Bardo (or False Chronicle of a Handful of Truths)

(film handout)

So it’s a 3 hours long, Spanish-language comedy from awards-guzzling Mexican director Alejandro G. Inarittu. It doesn’t have big names, but it’s bound to have big ideas. 61 year-old Daniel Gimenez Cacho, the beaky, wild-eyed star of Lucrecia Martel’s Zama, plays LA-based Mexican film-maker, Silverio, who’s living the dream till he’s forced to go “home”. Inarittu himself hasn’t shot a film in Mexico City since 2000; Bardo’s pretty close to his heart. This is also the first time he’s worked with cinematographer Darius Khondji, who may not be Emmanuel Lubezki, but did light Delicatessen, Se7en, Amour, Okja and Uncut Gems.
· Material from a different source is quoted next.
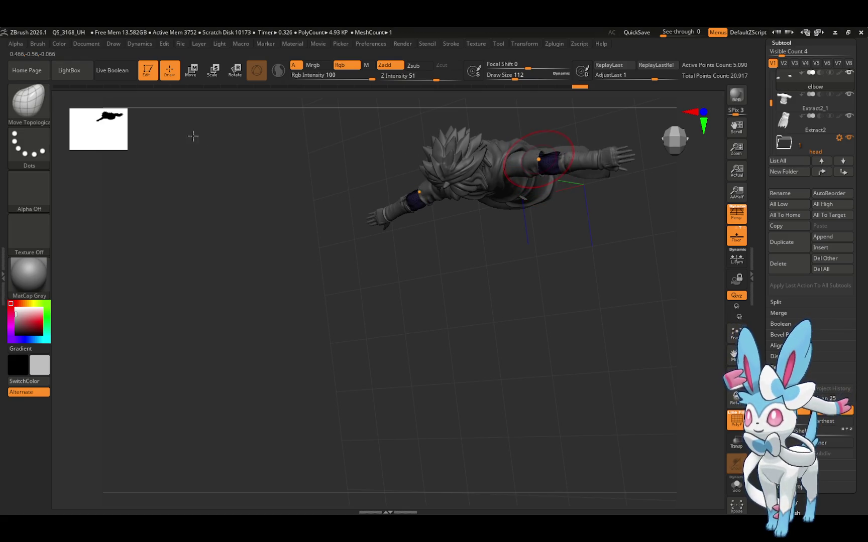
click(28, 100)
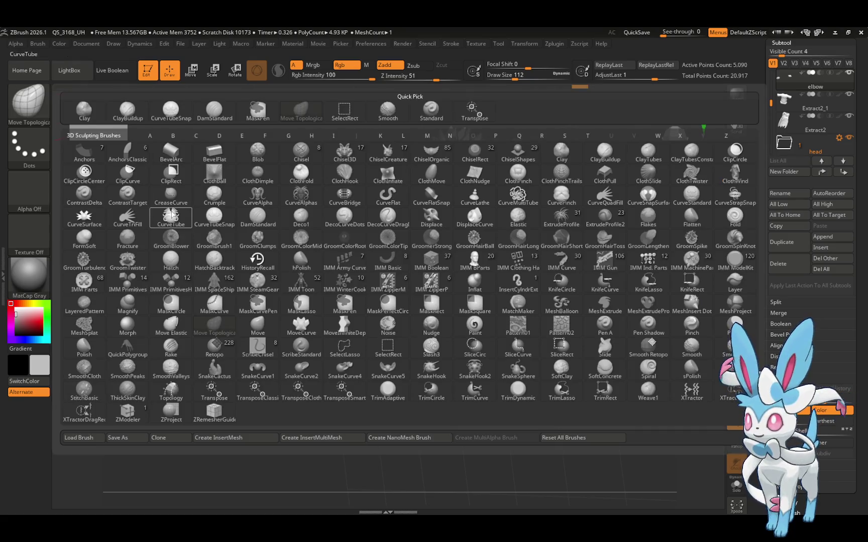
click(211, 109)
So, you know, he’ll do.

The Eternal Daughter

(Sandro Kopp)

Joanna Hogg’s latest (a ghost story) is under 90 minues, but trust her to pack it to the gills with tenderness and trauma. A middle-aged artist (Tilda Swinton) accompanies her mother (Zinnia Davies-Cooke) to their former home, a once-imposing pile that’s now a bleak hotel, where things go bump in the night (and possibly in the daytime, too). American company A24 are distributing. They handled The Witch, Hereditary, Lady Bird and Everything Everywhere All at Once, (all indie classics that feature red-raw mother-daughter relationships). Hogg’s baby is in good hands.

If The Streets Were On Fire

If The Streets Were On Fire (Handout)

This hard-hitting and well-paced documentary about young Londoners looks set to change the narrative re knife crime. Director Alice Russell knows she’s onto a winner with pithy community elder Mac, who started the movement known as BikeStormz (“Knives Down, Bikes Up”). He puts it thus: “In life you have to put kids on a track. If you don’t put them on a track, they’re walking on the gravel. And you can’t complain when gravel gets kicked up in your face.” Of the kids, Miles is a standout.

Name Me Lawand

(film handout)

This Derby-based documentary is Edward Lovelace’s follow up to The Possibilities Are Endless, his impressionistic and deeply moving look at how Edwyn Collins’ life was changed by a stroke. Once again, Lovelace finds a novel perspective on a challenging situation, using the experiences of a deaf Kurdish boy, Lawand Hamadamin, to confound and amaze.